# why rollers for painting background?



## jw85 (Dec 24, 2013)

Just curious - everyone I read about used a roller. I'd feel more comfortable with my nice brush.

What am I missing?


----------



## The Cichlid Guy (Oct 18, 2014)

Probably just brush strokes, an even coat, and ease of application. With multiple coats, you'd probably avoid seeing the brush strokes.


----------



## GTZ (Apr 21, 2010)

I've only used spray paint. Next tank is getting plasti-dip sprayed so it can be removed if necessary.


----------



## nodima (Oct 3, 2002)

I found a roller was easier, as often the paint wanted to "pull" off of the glass when using a brush.

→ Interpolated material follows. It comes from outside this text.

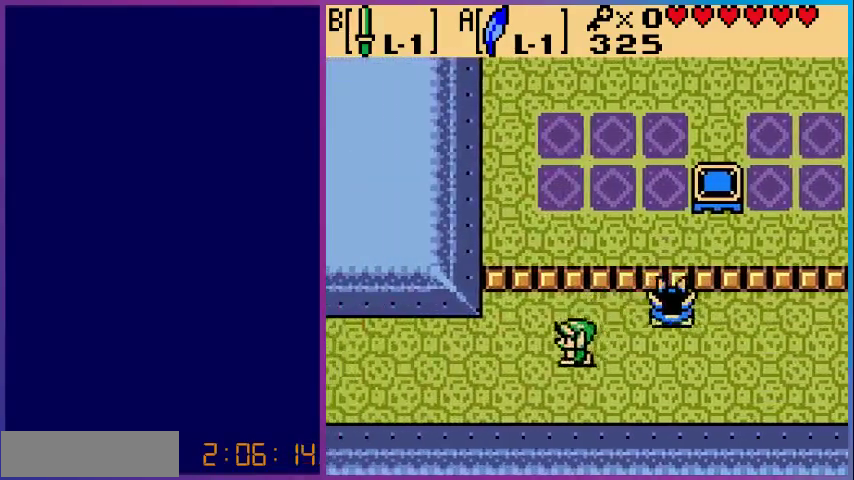
{"buttons": ["DPAD_LEFT"], "events": [[333, "DPAD_DOWN", "up"]]}
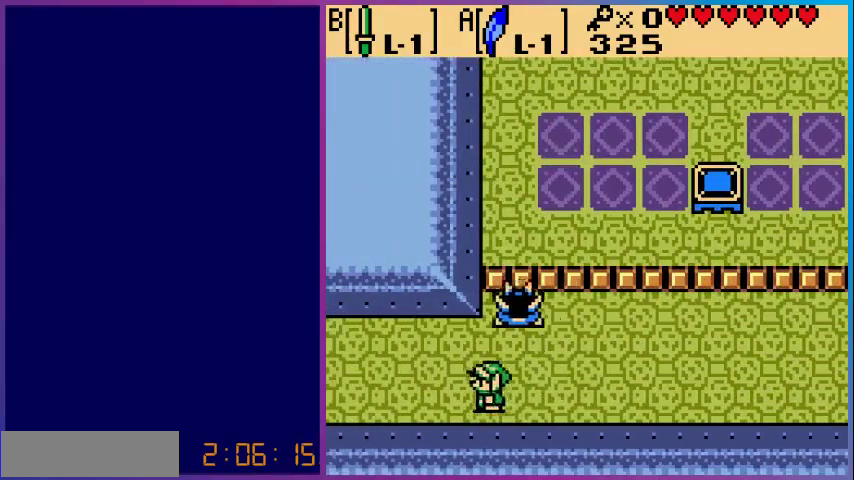
{"buttons": ["DPAD_LEFT"], "events": []}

Take your time, and expect to need multiple coats to get good coverage.


----------



## Hapguy63 (Feb 8, 2014)

Unless you are doing this with fish still in the tank or inside your house, spray paint is the way to go. Its so much easier and less messy.


----------



## jw85 (Dec 24, 2013)

So despite my reservation I used the roller. It turned out amazing. It took 3.5 coats.

I couldn't spray for several reasons:
-cold outside and I don't have a garage
-nobody to help me move the tank once I got it in place (125 gallon)

I think I'd actually use the rollers again next time even if I had the chance to spray.


----------



## rgr4475 (Mar 19, 2008)

I just plasi-dipped a 55 gallon. Took a lot of coats (pretty much a full can) but came out great.


----------



## Manifest (Mar 8, 2015)

Brush strokes..

Use the fur type roller in the kits, and acrylic latex. This paint will pretty much roll off if/when you decide to change colors.


----------